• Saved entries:
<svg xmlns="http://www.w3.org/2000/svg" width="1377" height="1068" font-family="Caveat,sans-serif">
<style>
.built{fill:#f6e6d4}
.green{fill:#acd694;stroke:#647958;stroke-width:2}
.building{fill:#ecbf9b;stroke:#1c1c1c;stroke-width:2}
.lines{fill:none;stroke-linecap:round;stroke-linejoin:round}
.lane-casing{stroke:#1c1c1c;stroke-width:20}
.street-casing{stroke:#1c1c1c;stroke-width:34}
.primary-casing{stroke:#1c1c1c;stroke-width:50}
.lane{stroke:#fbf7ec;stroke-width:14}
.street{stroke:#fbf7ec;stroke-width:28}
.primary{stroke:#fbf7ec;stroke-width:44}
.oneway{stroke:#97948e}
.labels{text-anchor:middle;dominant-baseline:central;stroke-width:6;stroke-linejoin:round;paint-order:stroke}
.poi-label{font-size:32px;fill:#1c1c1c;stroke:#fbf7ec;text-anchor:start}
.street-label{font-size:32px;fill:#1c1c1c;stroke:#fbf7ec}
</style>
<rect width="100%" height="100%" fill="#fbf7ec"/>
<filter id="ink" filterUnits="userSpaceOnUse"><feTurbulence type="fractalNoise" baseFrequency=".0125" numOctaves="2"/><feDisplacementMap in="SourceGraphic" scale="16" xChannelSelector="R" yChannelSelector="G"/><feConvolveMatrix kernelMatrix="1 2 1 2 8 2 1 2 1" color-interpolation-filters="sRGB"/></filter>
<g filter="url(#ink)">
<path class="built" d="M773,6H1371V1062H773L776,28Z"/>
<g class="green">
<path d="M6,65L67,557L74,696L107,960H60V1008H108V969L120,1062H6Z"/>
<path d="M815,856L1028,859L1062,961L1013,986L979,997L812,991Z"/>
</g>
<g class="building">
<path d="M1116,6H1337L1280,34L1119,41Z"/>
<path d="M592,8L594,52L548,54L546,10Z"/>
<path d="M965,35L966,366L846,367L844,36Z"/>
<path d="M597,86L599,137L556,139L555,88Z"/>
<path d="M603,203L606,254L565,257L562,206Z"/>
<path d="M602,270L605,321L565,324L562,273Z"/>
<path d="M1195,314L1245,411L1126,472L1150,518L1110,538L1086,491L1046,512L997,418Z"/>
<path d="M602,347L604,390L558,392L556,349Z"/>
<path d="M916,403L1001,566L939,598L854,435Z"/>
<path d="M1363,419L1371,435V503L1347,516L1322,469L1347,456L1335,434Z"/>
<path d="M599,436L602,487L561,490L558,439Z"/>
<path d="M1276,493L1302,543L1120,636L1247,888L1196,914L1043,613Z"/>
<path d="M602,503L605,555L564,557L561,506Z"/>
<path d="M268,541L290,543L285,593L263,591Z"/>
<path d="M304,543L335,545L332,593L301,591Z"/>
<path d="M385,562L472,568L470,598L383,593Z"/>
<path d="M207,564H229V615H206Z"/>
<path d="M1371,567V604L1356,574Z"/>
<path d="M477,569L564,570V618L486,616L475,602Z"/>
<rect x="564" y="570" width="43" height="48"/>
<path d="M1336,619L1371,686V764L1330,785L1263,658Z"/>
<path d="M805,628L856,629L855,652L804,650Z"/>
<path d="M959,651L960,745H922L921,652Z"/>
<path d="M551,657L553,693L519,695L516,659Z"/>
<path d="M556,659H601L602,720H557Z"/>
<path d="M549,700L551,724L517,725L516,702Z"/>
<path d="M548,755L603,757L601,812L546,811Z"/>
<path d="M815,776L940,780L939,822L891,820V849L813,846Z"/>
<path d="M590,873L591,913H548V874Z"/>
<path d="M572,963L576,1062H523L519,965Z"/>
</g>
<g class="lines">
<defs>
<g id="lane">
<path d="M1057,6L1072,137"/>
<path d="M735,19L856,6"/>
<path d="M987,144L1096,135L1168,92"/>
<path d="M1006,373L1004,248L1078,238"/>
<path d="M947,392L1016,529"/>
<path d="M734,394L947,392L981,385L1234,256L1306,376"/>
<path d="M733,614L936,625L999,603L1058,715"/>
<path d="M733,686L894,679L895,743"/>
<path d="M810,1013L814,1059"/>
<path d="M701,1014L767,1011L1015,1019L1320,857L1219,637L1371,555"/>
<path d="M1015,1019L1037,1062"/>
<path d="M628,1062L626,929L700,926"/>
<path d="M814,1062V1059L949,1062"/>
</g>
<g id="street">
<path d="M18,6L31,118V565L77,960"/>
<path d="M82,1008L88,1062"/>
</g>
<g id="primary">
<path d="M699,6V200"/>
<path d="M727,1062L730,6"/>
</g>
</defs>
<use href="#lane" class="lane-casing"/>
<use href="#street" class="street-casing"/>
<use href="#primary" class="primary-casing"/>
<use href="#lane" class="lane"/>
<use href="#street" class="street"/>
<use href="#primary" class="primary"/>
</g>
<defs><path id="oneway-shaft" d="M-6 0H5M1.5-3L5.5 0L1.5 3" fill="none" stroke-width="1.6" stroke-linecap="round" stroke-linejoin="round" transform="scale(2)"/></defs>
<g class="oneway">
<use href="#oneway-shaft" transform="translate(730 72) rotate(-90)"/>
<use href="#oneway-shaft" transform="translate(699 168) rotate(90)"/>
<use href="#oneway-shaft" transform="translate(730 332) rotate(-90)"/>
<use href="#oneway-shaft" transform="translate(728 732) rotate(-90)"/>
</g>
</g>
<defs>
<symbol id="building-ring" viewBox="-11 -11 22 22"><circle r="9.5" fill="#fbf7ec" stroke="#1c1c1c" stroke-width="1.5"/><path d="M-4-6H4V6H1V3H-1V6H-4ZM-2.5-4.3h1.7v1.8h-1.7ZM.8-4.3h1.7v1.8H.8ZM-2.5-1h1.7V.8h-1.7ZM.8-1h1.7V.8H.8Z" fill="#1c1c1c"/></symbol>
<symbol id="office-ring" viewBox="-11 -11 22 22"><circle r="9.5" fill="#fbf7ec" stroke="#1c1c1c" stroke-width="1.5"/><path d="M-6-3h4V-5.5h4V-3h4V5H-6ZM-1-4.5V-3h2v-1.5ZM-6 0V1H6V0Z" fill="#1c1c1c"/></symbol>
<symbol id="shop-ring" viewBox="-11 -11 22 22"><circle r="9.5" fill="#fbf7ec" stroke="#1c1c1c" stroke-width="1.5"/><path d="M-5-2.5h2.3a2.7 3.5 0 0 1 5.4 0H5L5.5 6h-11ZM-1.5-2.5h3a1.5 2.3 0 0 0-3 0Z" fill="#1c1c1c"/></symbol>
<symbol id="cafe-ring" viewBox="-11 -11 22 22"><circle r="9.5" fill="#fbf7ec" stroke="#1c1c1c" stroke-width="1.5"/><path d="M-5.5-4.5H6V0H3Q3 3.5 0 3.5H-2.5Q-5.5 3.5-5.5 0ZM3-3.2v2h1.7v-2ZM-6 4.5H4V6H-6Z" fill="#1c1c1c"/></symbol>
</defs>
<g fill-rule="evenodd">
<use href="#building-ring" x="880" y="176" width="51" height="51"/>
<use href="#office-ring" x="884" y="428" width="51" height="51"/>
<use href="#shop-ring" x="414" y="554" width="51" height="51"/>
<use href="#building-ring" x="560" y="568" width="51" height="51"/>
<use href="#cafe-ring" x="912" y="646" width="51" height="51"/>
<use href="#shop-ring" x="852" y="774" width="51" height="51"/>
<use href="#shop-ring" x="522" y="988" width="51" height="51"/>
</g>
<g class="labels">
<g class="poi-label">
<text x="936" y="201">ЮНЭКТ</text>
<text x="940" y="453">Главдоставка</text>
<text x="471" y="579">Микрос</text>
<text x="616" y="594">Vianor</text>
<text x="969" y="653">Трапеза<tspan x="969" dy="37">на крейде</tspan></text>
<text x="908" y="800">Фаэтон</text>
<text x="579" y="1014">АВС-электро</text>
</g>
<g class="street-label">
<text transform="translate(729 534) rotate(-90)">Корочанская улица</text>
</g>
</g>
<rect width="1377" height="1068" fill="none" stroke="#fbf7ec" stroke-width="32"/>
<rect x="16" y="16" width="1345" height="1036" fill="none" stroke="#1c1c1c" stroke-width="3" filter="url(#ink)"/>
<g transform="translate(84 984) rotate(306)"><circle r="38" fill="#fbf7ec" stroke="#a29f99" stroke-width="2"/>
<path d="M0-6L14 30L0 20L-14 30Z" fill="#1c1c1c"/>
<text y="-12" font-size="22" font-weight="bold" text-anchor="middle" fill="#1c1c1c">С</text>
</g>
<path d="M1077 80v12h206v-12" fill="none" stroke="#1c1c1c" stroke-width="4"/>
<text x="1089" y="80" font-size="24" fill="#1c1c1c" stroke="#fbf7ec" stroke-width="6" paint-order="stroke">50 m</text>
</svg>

• Required action: Please filter the data down to the lines containing the word "casing".

• Response area:
.lane-casing{stroke:#1c1c1c;stroke-width:20}
.street-casing{stroke:#1c1c1c;stroke-width:34}
.primary-casing{stroke:#1c1c1c;stroke-width:50}
<use href="#lane" class="lane-casing"/>
<use href="#street" class="street-casing"/>
<use href="#primary" class="primary-casing"/>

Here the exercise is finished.